Home > Aysheaia pedunculata
Reconstruction of Aysheaia pedunculata.
© Marianne Collins
Aysheaia pedunculata (ROM 61108). Complete specimen preserved laterally showing limbs and gut trace. Specimen length = 20 mm. Specimen dry – polarized light. Walcott Quarry.
© Royal Ontario Museum. Photo: Jean-Bernard Caron
Aysheaia pedunculata (ROM 61132). Two individuals preserved side by side. Specimen length (smallest and most complete specimen) = 20 mm. Specimen dry – polarized light. Walcott Quarry.
© Royal Ontario Museum. Photos: Jean-Bernard Caron
Aysheaia pedunculata (USNM 57655) – Holotype (part and counterpart). Complete specimen preserved dorso-ventrally showing limbs and dark stain seeping from the mouth (probably representing decay fluids). The insert picture of the part shows small tubercles along the body. The counterpart (right) has been prepared to reveal some of the limbs. Specimen length = 33 mm. Specimen dry – polarized light (insert specimen wet – polarized light). Walcott Quarry.
© Smithsonian Institution – National Museum of Natural History. Photos: Jean-Bernard Caron
Aysheaia pedunculata (USNM 83942a) – Paratype. Complete specimen preserved laterally showing limbs. Specimen length = 36 mm. Specimen dry – polarized light. Walcott Quarry.
© Smithsonian Institution – National Museum of Natural History. Photo: Jean-Bernard Caron
Aysheaia is regarded as a member of the “lobopodans,” a group of vermiform Cambrian organisms possessing pairs of leg-like extensions of the body. The affinities of these animals are controversial; they have been placed at the base of a clade comprised of anomalocaridids and arthropods (Budd, 1996), or in a stem-group to modern onychophorans (Ramsköld and Chen, 1998).

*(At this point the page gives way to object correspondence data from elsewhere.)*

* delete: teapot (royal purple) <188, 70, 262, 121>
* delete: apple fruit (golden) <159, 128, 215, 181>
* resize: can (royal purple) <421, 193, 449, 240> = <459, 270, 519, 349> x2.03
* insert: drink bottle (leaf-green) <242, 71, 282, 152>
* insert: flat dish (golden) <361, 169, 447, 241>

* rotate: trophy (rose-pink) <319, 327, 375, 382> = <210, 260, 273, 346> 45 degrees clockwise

Aysheaia – after the nearby Aysha peak (since renamed Ayesha peak) in the Wapta icefield (3,065 m); original meaning unknown.

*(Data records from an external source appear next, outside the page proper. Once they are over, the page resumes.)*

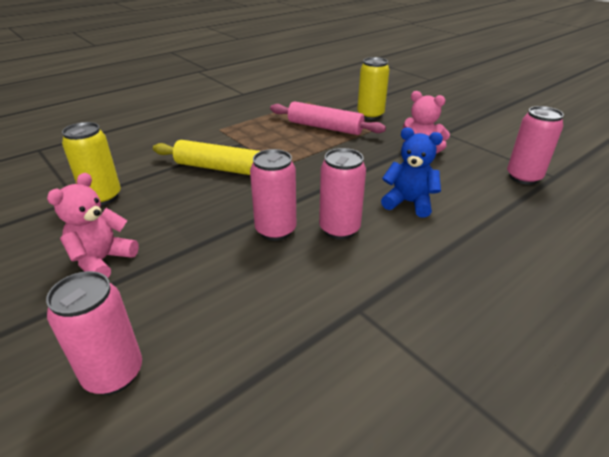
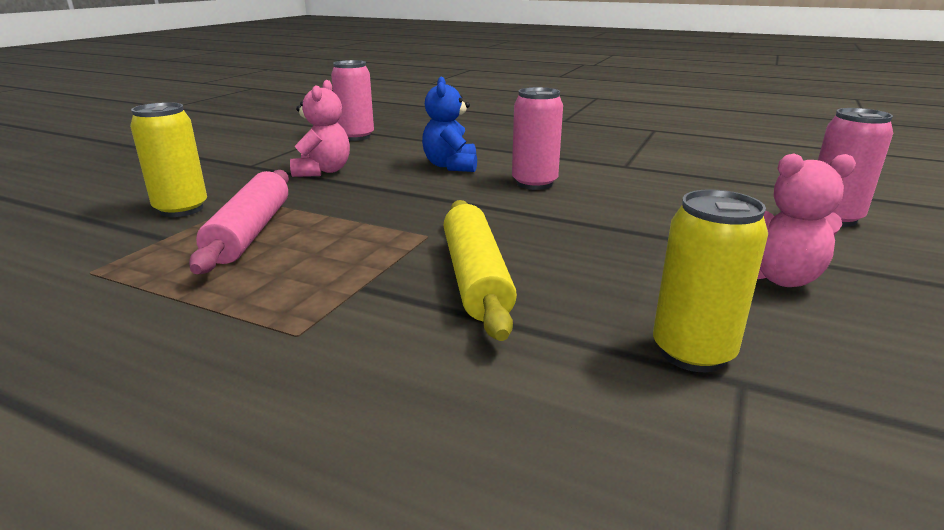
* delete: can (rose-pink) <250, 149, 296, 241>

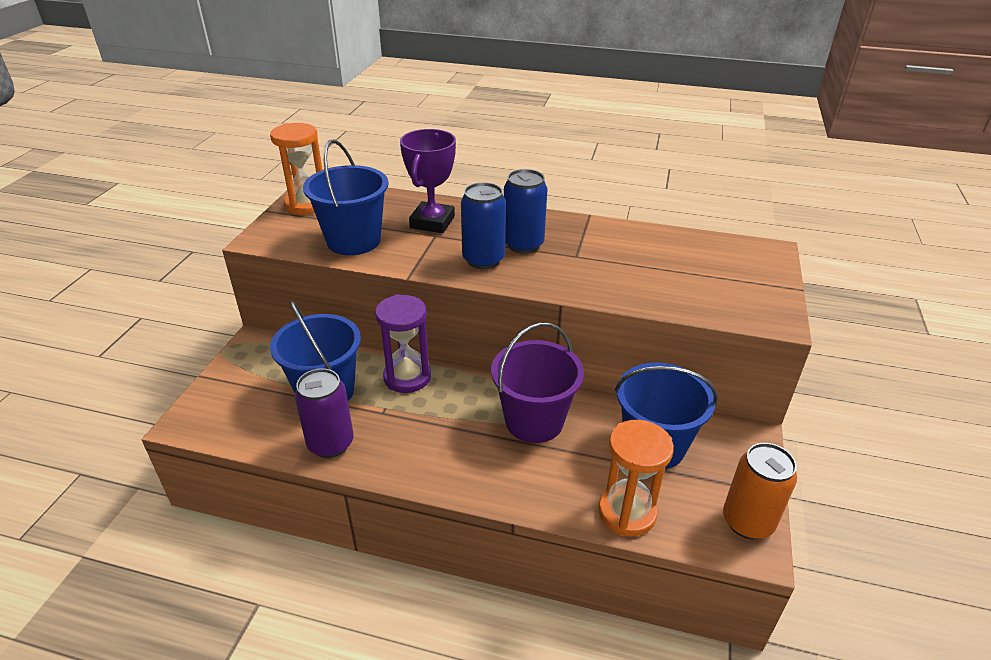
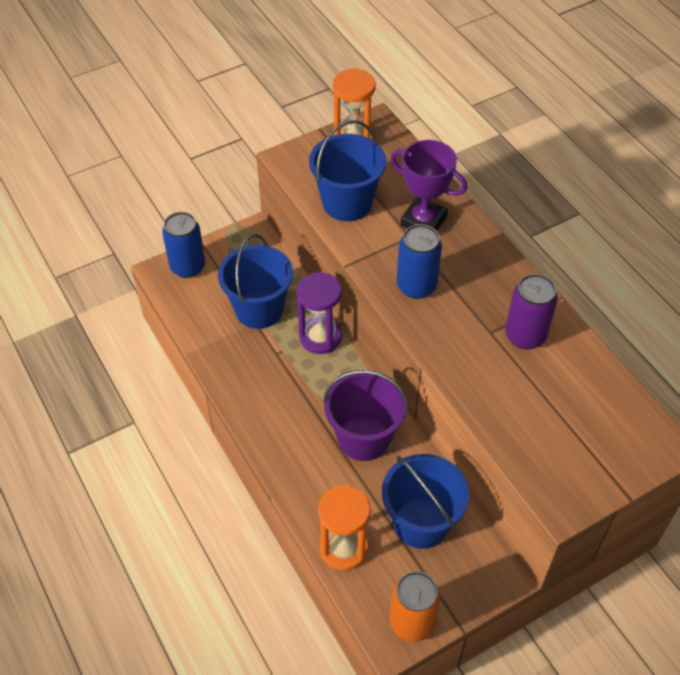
* rotate: trophy (royal purple) <400, 129, 456, 233> = <390, 140, 467, 231> 60 degrees clockwise
* move: can (royal blue) <504, 169, 547, 254> to <162, 212, 205, 278>
* move: can (royal purple) <295, 368, 353, 458> to <505, 274, 558, 349>

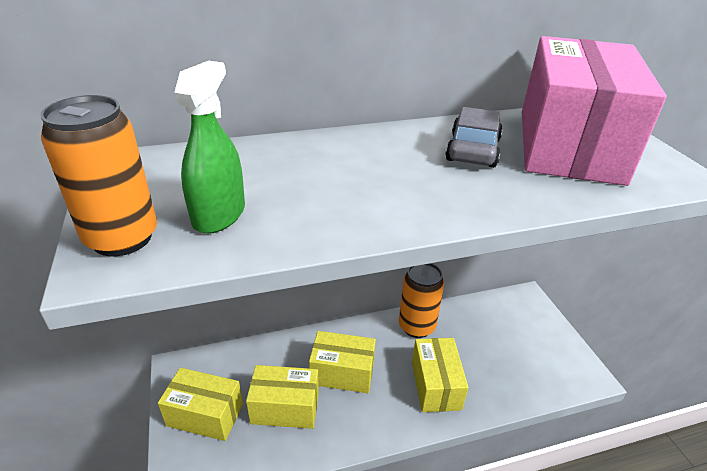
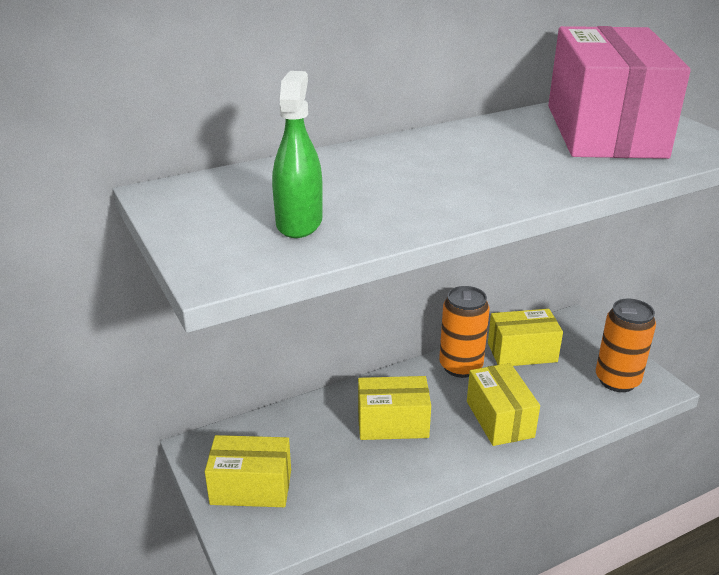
* move: can (orange) <40, 95, 157, 256> to <596, 299, 656, 392>
* delete: car (gray) <445, 107, 503, 168>
* move: parcel (golden) <246, 365, 319, 429> to <488, 309, 563, 366>

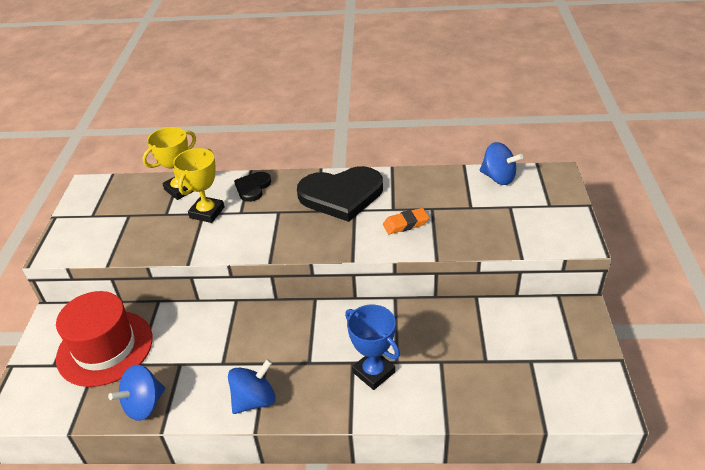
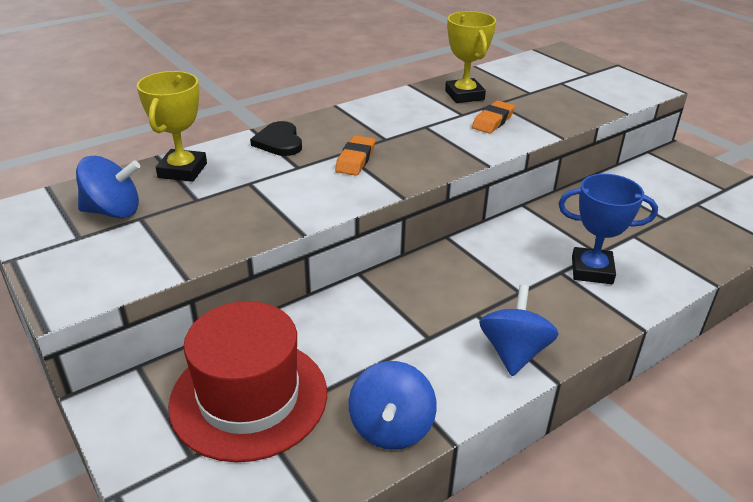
* move: whirligig (royal blue) <480, 142, 523, 185> to <76, 156, 140, 218>
* move: trophy (golden) <173, 148, 224, 223> to <445, 11, 496, 103>
* delete: heart shape (black) <297, 166, 383, 222>
* insert: pencil eraser (orange) <335, 136, 375, 176>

pedunculata – from the Latin pedunculus, “foot.”
Burgess Shale and vicinity: none
Other deposits: A.? prolata from the Middle Cambrian of Utah (Robison, 1985).
The Walcott Quarry on Fossil Ridge.
Walcott originally described Aysheaia as an annelid worm (Walcott, 1911). It was later re-described as a velvet worm (or a close relative) (Brues, 1923; Hutchinson, 1930; Walcott, 1931; Walton, 1927), although it lacked features such as jaws and slime glands. Its position remains a subject of debate, with a position in a new phylum being mooted (Tiegs and Manton, 1958). A morphological reinterpretation based on photographs (Delle Cave and Simonetta, 1975) prompted a detailed re-study of the fossil specimens (Whittington, 1978), and relationships were suggested with the water bears (tardigrades) (Bergström, 1978). Aysheaia is now grouped with close relatives in the class Xenusia (Liu et al., 2008), lobopods that fall on the arthropod stem lineage (Budd, 1996, 1998; Whittington, 1978).

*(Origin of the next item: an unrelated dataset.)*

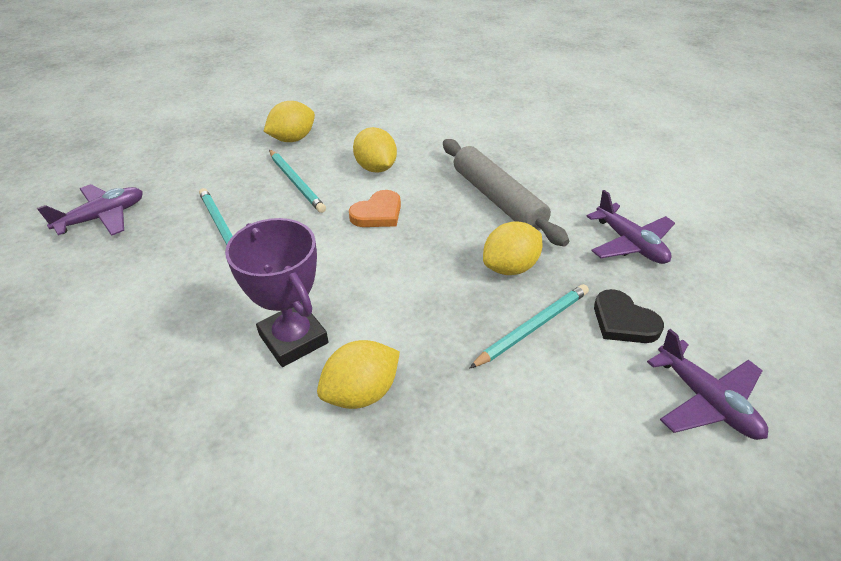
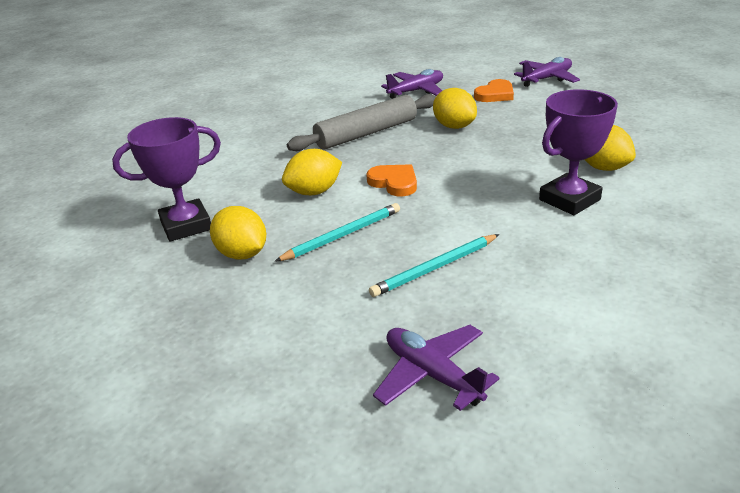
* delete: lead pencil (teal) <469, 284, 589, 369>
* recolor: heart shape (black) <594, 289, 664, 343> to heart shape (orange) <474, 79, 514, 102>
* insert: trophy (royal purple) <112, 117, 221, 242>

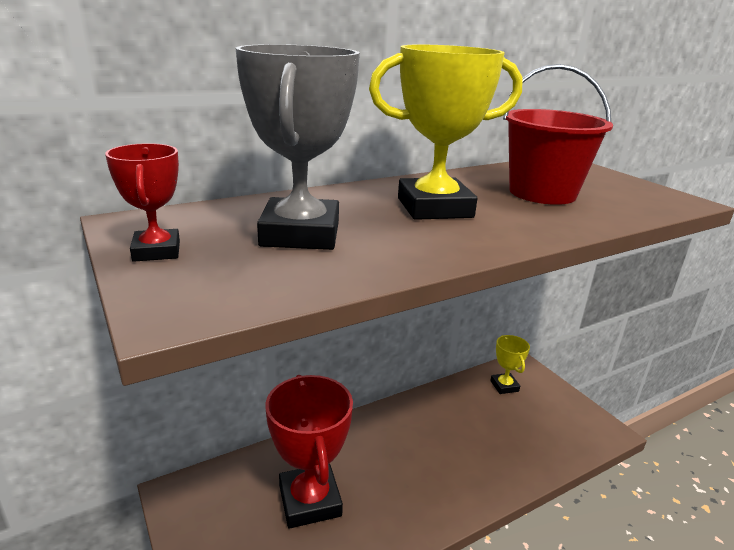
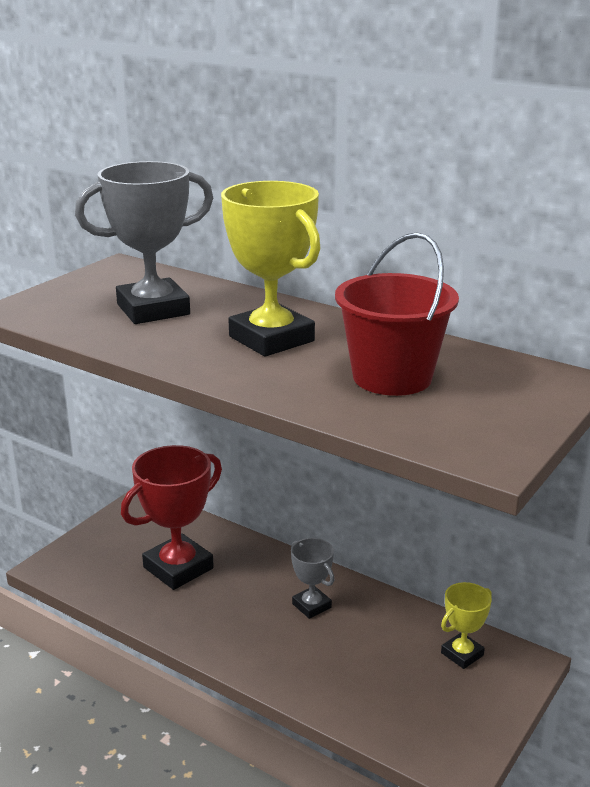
* delete: trophy (red) <105, 143, 180, 262>
* insert: trophy (gray) <291, 538, 334, 619>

Aysheaia is a worm-like animal, 1 to 6 cm in length and about 5 mm broad, bearing ten pairs of clawed, spiny limbs on the lower part of its body. It did not have a separate head, but a mouth occupied the very front of the body, accompanied by a pair of appendages and a circlet of bumps (papillae). The animal had a soft, flexible, non-mineralized cuticle, which had a corrugated, accordion-like form. Each stubby limb had ten corrugations, some of which bore a spiny projection. A suite of claws also adorned the end of each stub-foot. A faint line running down the axis of the organism is interpreted as its gut.
Aysheaia is rare in the Walcott Quarry representing less than 0.04% of the specimens counted in the community (Caron and Jackson, 2008).
Aysheaia is frequently associated with the remains of sponges, and an ecological association has been posited. Whether Aysheaia used its spines to adhere to sponges while feeding on them, or whether it simply hid among sponges for protection from predators, is unclear.